Time flies, even during hard times.
8 years ago, almost to the day, I did my PhD Defense . . .
. . . and passed.
To say that I was sweating bullets about it is an under statement.
The overall PhD process from when I started through class work, teaching, lab assistant, completing 3 human research studies, publishing them, candidate exam, and culminating in my final defense took 7 years full time.
During that time I was also working 24 -32 hours a week at a cardiovascular med-tech company, got married, and was transitioning to move my training / nutrition business to 100% online.
It was by far the hardest thing I have ever done in my life. My MS in Mechanical Engineering was more difficult from the density of the material, but my PhD was a true test in pure gonadal fortitude.
Turn in work; get knocked down; drink more coffee; sleep less; redo said work; get hammered by advisor; go again.
I remember reading the quote below 4.5 years into the process when I really really wanted to quit. I was tired, burnt out, did not have a clear path forward to graduation, and basically had had enough.
Luckily, I remembered a skill that I had used in the past with good success where you imagine yourself in the future under different conditions.
Condition 1: I drop out and quit, would I be happy? Would I have any regrets?
Condition 2: No matter the cost, I graduate. This could even be from a different university. Would I have any regrets?
I spent weeks just thinking on those 2 conditions and paying attention to what showed up.
Time and time again I felt that if I quit, I would regret it. Even when played through the “what if” filter.
What if I never teach for a university?
What if nobody on the face of the planet give 2 flying hoots that I have a PhD . . .Would I keep doing it? In reality, very few people care that I have an advanced degree.
====
TASKS FOR THIS EXERCISE →
1. Please answer these from the passage about the PhD defense:
(a) How long did the overall PhD process take?
(b) How many hours a week was the writer working at the cardiovascular med-tech company during that time?
(c) How far into the process did the writer read the quote?
2. Write the next part of the passage about the PhD defense, picking up after its final sentence.
====
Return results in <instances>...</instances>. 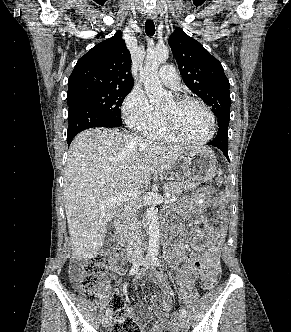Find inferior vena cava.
<instances>
[{"label":"inferior vena cava","mask_w":291,"mask_h":332,"mask_svg":"<svg viewBox=\"0 0 291 332\" xmlns=\"http://www.w3.org/2000/svg\"><path fill=\"white\" fill-rule=\"evenodd\" d=\"M127 252L129 254H141V230L135 208H131L128 214Z\"/></svg>","instance_id":"602c4592"}]
</instances>
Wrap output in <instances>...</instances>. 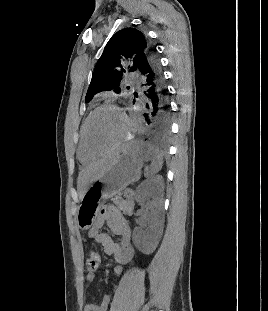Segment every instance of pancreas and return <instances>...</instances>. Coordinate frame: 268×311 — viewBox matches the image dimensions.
<instances>
[{
	"label": "pancreas",
	"instance_id": "pancreas-1",
	"mask_svg": "<svg viewBox=\"0 0 268 311\" xmlns=\"http://www.w3.org/2000/svg\"><path fill=\"white\" fill-rule=\"evenodd\" d=\"M113 203L123 211L124 214L131 216L134 209V198L131 195L126 196L124 200L121 196L112 199Z\"/></svg>",
	"mask_w": 268,
	"mask_h": 311
}]
</instances>
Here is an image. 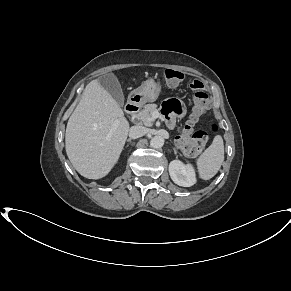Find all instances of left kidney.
Returning <instances> with one entry per match:
<instances>
[{"label":"left kidney","mask_w":291,"mask_h":291,"mask_svg":"<svg viewBox=\"0 0 291 291\" xmlns=\"http://www.w3.org/2000/svg\"><path fill=\"white\" fill-rule=\"evenodd\" d=\"M169 174L173 182L179 186L190 187L196 183L195 170L191 164H183L173 160L169 164Z\"/></svg>","instance_id":"1"}]
</instances>
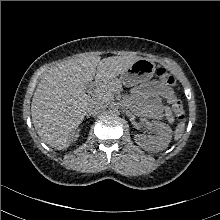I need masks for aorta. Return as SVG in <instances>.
<instances>
[{"label": "aorta", "mask_w": 220, "mask_h": 220, "mask_svg": "<svg viewBox=\"0 0 220 220\" xmlns=\"http://www.w3.org/2000/svg\"><path fill=\"white\" fill-rule=\"evenodd\" d=\"M111 112H112L113 114H116V113L118 112V109H117L116 107H114V108H112Z\"/></svg>", "instance_id": "762f6f07"}]
</instances>
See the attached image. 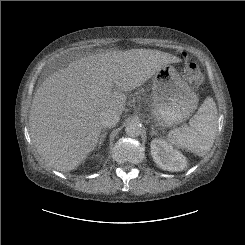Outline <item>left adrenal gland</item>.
Listing matches in <instances>:
<instances>
[{
	"label": "left adrenal gland",
	"instance_id": "obj_1",
	"mask_svg": "<svg viewBox=\"0 0 245 245\" xmlns=\"http://www.w3.org/2000/svg\"><path fill=\"white\" fill-rule=\"evenodd\" d=\"M150 135L151 136L157 135V132H156V130H155L153 125H151V133H150Z\"/></svg>",
	"mask_w": 245,
	"mask_h": 245
}]
</instances>
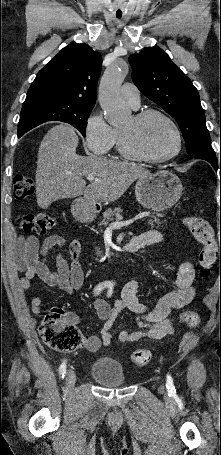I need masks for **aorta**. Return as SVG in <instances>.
<instances>
[{"instance_id": "obj_1", "label": "aorta", "mask_w": 221, "mask_h": 455, "mask_svg": "<svg viewBox=\"0 0 221 455\" xmlns=\"http://www.w3.org/2000/svg\"><path fill=\"white\" fill-rule=\"evenodd\" d=\"M128 73L126 65L109 67L103 74L99 85V101L107 122L112 126L125 123L131 110L120 95V86Z\"/></svg>"}]
</instances>
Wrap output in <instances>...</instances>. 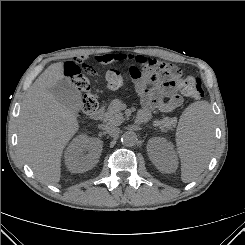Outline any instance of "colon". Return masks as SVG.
Here are the masks:
<instances>
[{
    "instance_id": "colon-1",
    "label": "colon",
    "mask_w": 245,
    "mask_h": 245,
    "mask_svg": "<svg viewBox=\"0 0 245 245\" xmlns=\"http://www.w3.org/2000/svg\"><path fill=\"white\" fill-rule=\"evenodd\" d=\"M82 68L88 74H97L96 70L92 66L84 64V58L80 57L65 65L64 75L82 93L81 113L91 114L97 109L98 103L91 93L90 82L82 73ZM129 73L131 76L136 75L138 70L134 67H129ZM104 77L106 87L111 90L122 87L125 82L124 76L115 69L108 70ZM151 80H167L176 85L184 96L194 100H199L204 95L201 80L194 77H184L181 70L174 65L155 62L151 73Z\"/></svg>"
}]
</instances>
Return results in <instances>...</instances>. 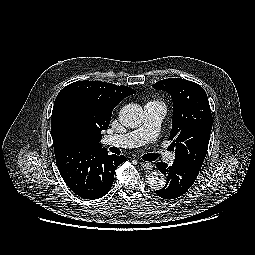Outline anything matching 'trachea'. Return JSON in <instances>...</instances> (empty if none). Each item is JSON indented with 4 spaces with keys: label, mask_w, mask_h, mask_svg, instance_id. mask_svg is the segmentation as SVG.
Wrapping results in <instances>:
<instances>
[{
    "label": "trachea",
    "mask_w": 255,
    "mask_h": 255,
    "mask_svg": "<svg viewBox=\"0 0 255 255\" xmlns=\"http://www.w3.org/2000/svg\"><path fill=\"white\" fill-rule=\"evenodd\" d=\"M111 151L113 152V153H116V154H119L120 153V151H119V149H117V148H111ZM158 154H155V153H147V154H144L143 156H142V159L143 160H145V161H154V160H156L157 158H158Z\"/></svg>",
    "instance_id": "obj_1"
}]
</instances>
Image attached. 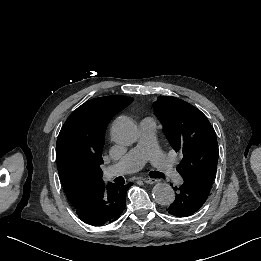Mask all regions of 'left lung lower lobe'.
<instances>
[{
	"instance_id": "1",
	"label": "left lung lower lobe",
	"mask_w": 261,
	"mask_h": 261,
	"mask_svg": "<svg viewBox=\"0 0 261 261\" xmlns=\"http://www.w3.org/2000/svg\"><path fill=\"white\" fill-rule=\"evenodd\" d=\"M174 189L176 197L167 210L176 217L193 215L205 203L210 192L209 187L191 178H183V184Z\"/></svg>"
}]
</instances>
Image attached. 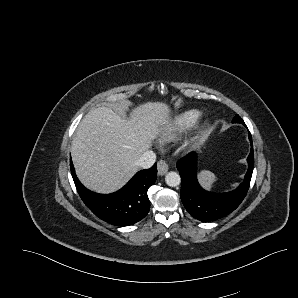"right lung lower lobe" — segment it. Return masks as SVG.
Wrapping results in <instances>:
<instances>
[{
    "label": "right lung lower lobe",
    "instance_id": "98d812e1",
    "mask_svg": "<svg viewBox=\"0 0 298 298\" xmlns=\"http://www.w3.org/2000/svg\"><path fill=\"white\" fill-rule=\"evenodd\" d=\"M71 174L85 205L100 219L116 225L129 226L143 219L150 210L147 191L157 179V165L141 170L119 191L102 195L86 189L76 177L71 162Z\"/></svg>",
    "mask_w": 298,
    "mask_h": 298
}]
</instances>
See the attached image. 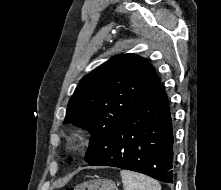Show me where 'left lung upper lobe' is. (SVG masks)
Wrapping results in <instances>:
<instances>
[{
  "label": "left lung upper lobe",
  "mask_w": 221,
  "mask_h": 190,
  "mask_svg": "<svg viewBox=\"0 0 221 190\" xmlns=\"http://www.w3.org/2000/svg\"><path fill=\"white\" fill-rule=\"evenodd\" d=\"M159 82L151 64L135 54L117 55L80 80L64 122L91 133L88 164L107 147L115 127L143 104Z\"/></svg>",
  "instance_id": "left-lung-upper-lobe-1"
}]
</instances>
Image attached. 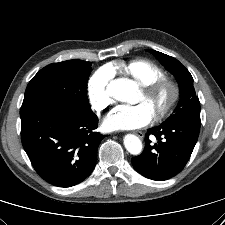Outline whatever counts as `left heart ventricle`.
<instances>
[{
	"label": "left heart ventricle",
	"mask_w": 225,
	"mask_h": 225,
	"mask_svg": "<svg viewBox=\"0 0 225 225\" xmlns=\"http://www.w3.org/2000/svg\"><path fill=\"white\" fill-rule=\"evenodd\" d=\"M165 97H166L165 94H161L157 96L155 100H149L144 96L143 92H141L138 102L147 103L148 105H150L153 111H155L156 106L161 104L165 100Z\"/></svg>",
	"instance_id": "obj_1"
}]
</instances>
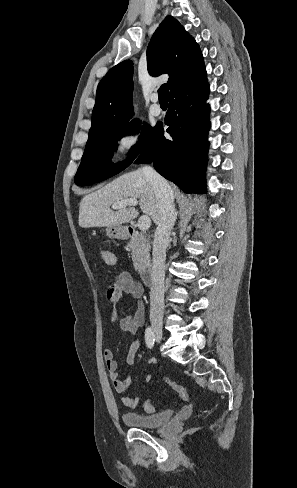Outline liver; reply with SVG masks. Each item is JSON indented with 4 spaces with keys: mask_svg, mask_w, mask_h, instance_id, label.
Masks as SVG:
<instances>
[{
    "mask_svg": "<svg viewBox=\"0 0 297 488\" xmlns=\"http://www.w3.org/2000/svg\"><path fill=\"white\" fill-rule=\"evenodd\" d=\"M139 199L140 209L154 223L160 221L161 206L153 185L142 170L125 173L106 186L83 197L79 207V226L82 228L120 226L138 216L134 207L112 211V204Z\"/></svg>",
    "mask_w": 297,
    "mask_h": 488,
    "instance_id": "liver-1",
    "label": "liver"
}]
</instances>
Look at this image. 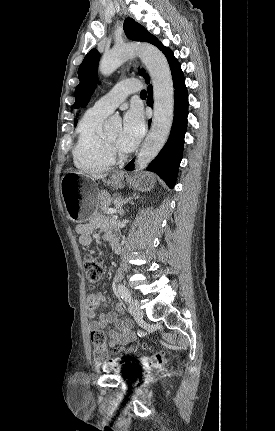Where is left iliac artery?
Instances as JSON below:
<instances>
[{
    "instance_id": "obj_1",
    "label": "left iliac artery",
    "mask_w": 275,
    "mask_h": 431,
    "mask_svg": "<svg viewBox=\"0 0 275 431\" xmlns=\"http://www.w3.org/2000/svg\"><path fill=\"white\" fill-rule=\"evenodd\" d=\"M118 292L121 296V298L125 301V302H130L131 300V294L129 292V290L122 284H119L117 286Z\"/></svg>"
}]
</instances>
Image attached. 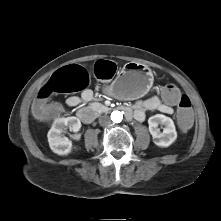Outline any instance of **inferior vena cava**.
<instances>
[{
    "mask_svg": "<svg viewBox=\"0 0 221 221\" xmlns=\"http://www.w3.org/2000/svg\"><path fill=\"white\" fill-rule=\"evenodd\" d=\"M111 121L110 118L107 115H103L99 118V124L101 126H108L110 125Z\"/></svg>",
    "mask_w": 221,
    "mask_h": 221,
    "instance_id": "obj_1",
    "label": "inferior vena cava"
}]
</instances>
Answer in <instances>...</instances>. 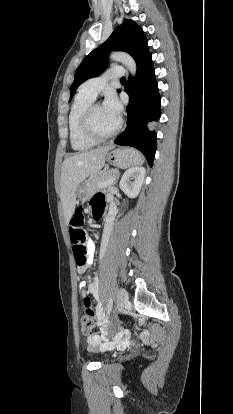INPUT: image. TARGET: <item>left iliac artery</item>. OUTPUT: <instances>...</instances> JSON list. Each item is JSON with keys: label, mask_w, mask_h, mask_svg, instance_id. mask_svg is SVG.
<instances>
[{"label": "left iliac artery", "mask_w": 233, "mask_h": 414, "mask_svg": "<svg viewBox=\"0 0 233 414\" xmlns=\"http://www.w3.org/2000/svg\"><path fill=\"white\" fill-rule=\"evenodd\" d=\"M112 306H113V299L110 298L108 305H107V313L109 314L112 310ZM96 311H97V316L98 319H101V315H102V307H101V303L98 304V306L96 307Z\"/></svg>", "instance_id": "obj_1"}]
</instances>
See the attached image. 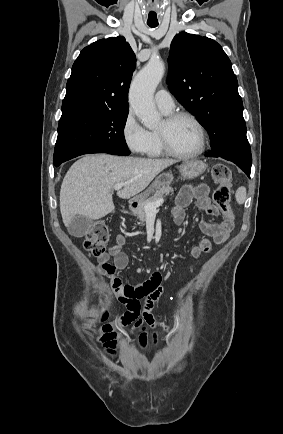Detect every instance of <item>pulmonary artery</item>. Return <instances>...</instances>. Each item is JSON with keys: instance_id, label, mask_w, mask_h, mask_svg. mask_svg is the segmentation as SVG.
Masks as SVG:
<instances>
[{"instance_id": "e3ab8cb5", "label": "pulmonary artery", "mask_w": 283, "mask_h": 434, "mask_svg": "<svg viewBox=\"0 0 283 434\" xmlns=\"http://www.w3.org/2000/svg\"><path fill=\"white\" fill-rule=\"evenodd\" d=\"M154 100L157 107L163 112H171L175 107L171 94L165 89L158 90L155 94Z\"/></svg>"}]
</instances>
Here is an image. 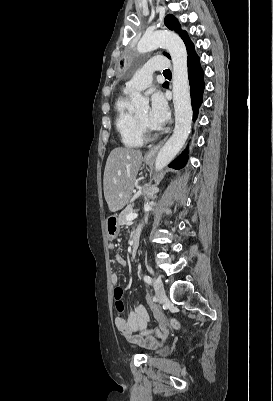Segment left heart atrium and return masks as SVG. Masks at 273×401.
Listing matches in <instances>:
<instances>
[{
    "label": "left heart atrium",
    "mask_w": 273,
    "mask_h": 401,
    "mask_svg": "<svg viewBox=\"0 0 273 401\" xmlns=\"http://www.w3.org/2000/svg\"><path fill=\"white\" fill-rule=\"evenodd\" d=\"M169 109L165 99L160 94H155L151 98L147 122L154 129L161 128L168 120Z\"/></svg>",
    "instance_id": "obj_1"
}]
</instances>
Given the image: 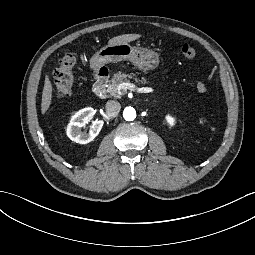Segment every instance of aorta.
Segmentation results:
<instances>
[{"label": "aorta", "instance_id": "obj_1", "mask_svg": "<svg viewBox=\"0 0 255 255\" xmlns=\"http://www.w3.org/2000/svg\"><path fill=\"white\" fill-rule=\"evenodd\" d=\"M123 117L126 121H133L136 118V111L133 107H126L123 111Z\"/></svg>", "mask_w": 255, "mask_h": 255}]
</instances>
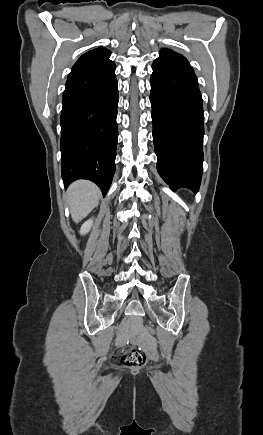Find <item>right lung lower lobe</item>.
Masks as SVG:
<instances>
[{"label":"right lung lower lobe","mask_w":263,"mask_h":435,"mask_svg":"<svg viewBox=\"0 0 263 435\" xmlns=\"http://www.w3.org/2000/svg\"><path fill=\"white\" fill-rule=\"evenodd\" d=\"M116 66L70 76L61 113V168L64 185L95 182L105 195L115 172L118 89Z\"/></svg>","instance_id":"98d812e1"}]
</instances>
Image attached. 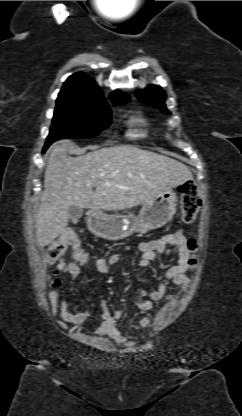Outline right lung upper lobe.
<instances>
[{
	"mask_svg": "<svg viewBox=\"0 0 242 416\" xmlns=\"http://www.w3.org/2000/svg\"><path fill=\"white\" fill-rule=\"evenodd\" d=\"M129 96L119 90L110 95L112 103L128 100ZM59 102H107L102 90L88 75L78 72L71 75L58 94Z\"/></svg>",
	"mask_w": 242,
	"mask_h": 416,
	"instance_id": "obj_1",
	"label": "right lung upper lobe"
}]
</instances>
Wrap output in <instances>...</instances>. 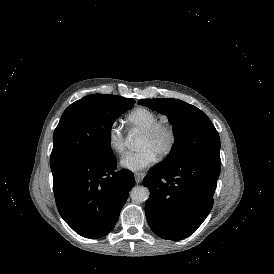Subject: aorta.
Returning a JSON list of instances; mask_svg holds the SVG:
<instances>
[{"mask_svg": "<svg viewBox=\"0 0 274 274\" xmlns=\"http://www.w3.org/2000/svg\"><path fill=\"white\" fill-rule=\"evenodd\" d=\"M135 138L133 136L129 137L127 142L129 147H133L135 145ZM149 190L143 186H135L132 188L130 192L131 199L136 203L145 202L149 198Z\"/></svg>", "mask_w": 274, "mask_h": 274, "instance_id": "762f6f07", "label": "aorta"}]
</instances>
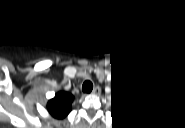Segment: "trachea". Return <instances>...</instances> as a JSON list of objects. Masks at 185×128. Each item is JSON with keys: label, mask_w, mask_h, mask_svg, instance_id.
<instances>
[{"label": "trachea", "mask_w": 185, "mask_h": 128, "mask_svg": "<svg viewBox=\"0 0 185 128\" xmlns=\"http://www.w3.org/2000/svg\"><path fill=\"white\" fill-rule=\"evenodd\" d=\"M82 88L85 92H90L93 89V83L87 80L83 83Z\"/></svg>", "instance_id": "obj_1"}]
</instances>
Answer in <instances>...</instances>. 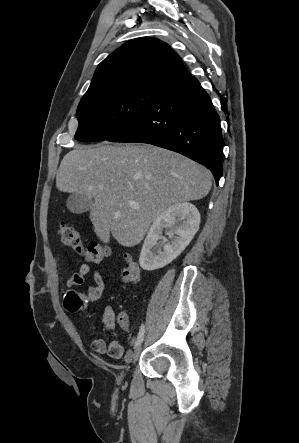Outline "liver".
I'll return each instance as SVG.
<instances>
[{
  "label": "liver",
  "instance_id": "liver-1",
  "mask_svg": "<svg viewBox=\"0 0 299 443\" xmlns=\"http://www.w3.org/2000/svg\"><path fill=\"white\" fill-rule=\"evenodd\" d=\"M211 186L207 168L150 145L76 146L56 174L59 191L94 198L90 220L97 237L108 243L112 234L124 247L139 244L167 208L200 200Z\"/></svg>",
  "mask_w": 299,
  "mask_h": 443
}]
</instances>
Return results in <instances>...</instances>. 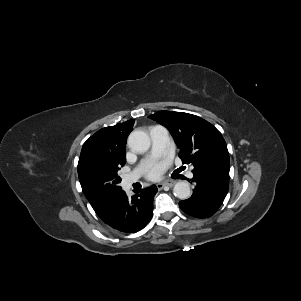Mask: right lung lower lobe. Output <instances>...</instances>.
<instances>
[{
    "label": "right lung lower lobe",
    "mask_w": 301,
    "mask_h": 301,
    "mask_svg": "<svg viewBox=\"0 0 301 301\" xmlns=\"http://www.w3.org/2000/svg\"><path fill=\"white\" fill-rule=\"evenodd\" d=\"M129 199L124 191L100 218L109 226L126 233L143 229L153 215V197L157 187L140 189Z\"/></svg>",
    "instance_id": "1"
}]
</instances>
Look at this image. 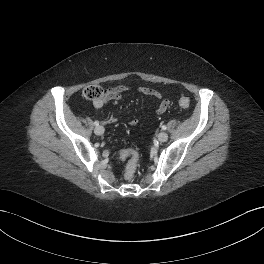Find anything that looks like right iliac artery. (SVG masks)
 <instances>
[{"label": "right iliac artery", "instance_id": "1", "mask_svg": "<svg viewBox=\"0 0 264 264\" xmlns=\"http://www.w3.org/2000/svg\"><path fill=\"white\" fill-rule=\"evenodd\" d=\"M94 125H95V126H99V122H98V121H95V122H94Z\"/></svg>", "mask_w": 264, "mask_h": 264}]
</instances>
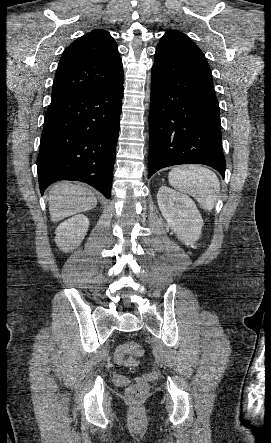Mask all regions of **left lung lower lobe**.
Wrapping results in <instances>:
<instances>
[{
	"mask_svg": "<svg viewBox=\"0 0 271 443\" xmlns=\"http://www.w3.org/2000/svg\"><path fill=\"white\" fill-rule=\"evenodd\" d=\"M180 164H204L223 177L219 104L205 57L157 48L151 77L148 177Z\"/></svg>",
	"mask_w": 271,
	"mask_h": 443,
	"instance_id": "left-lung-lower-lobe-1",
	"label": "left lung lower lobe"
}]
</instances>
====
RESPONSES TO THE EXERCISE →
1.
(a) Seven years full time.
(b) 24 to 32 hours a week.
(c) 4.5 years.

2.
I realized it was something I felt I had to do…
…even if it did not directly change anything in my future.
I wanted to know that I did “the thing” for myself.
Rumor was that in in 1519, captain Hernan Cortes ordered his troops to burn their ships once they reached the “new world” so there was no going back.
Their only way was forward.
I reached the point where I was only going forward. Backwards and quitting was not an option.
I even discussed with my wife transferring to another university to re-start the PhD process again, which meant that I would only fly home a couple weekends a month for years. She was onboard with it if that was what it would come to.
Fortunately, at the 11th hour I did my final defense and passed.
I am sure you have points in your life and fitness training where it is a “burn the ships” moment.
What is it?
What are you going to do where the only way is forward?
What cost are you willing to pay? This is key to think about now.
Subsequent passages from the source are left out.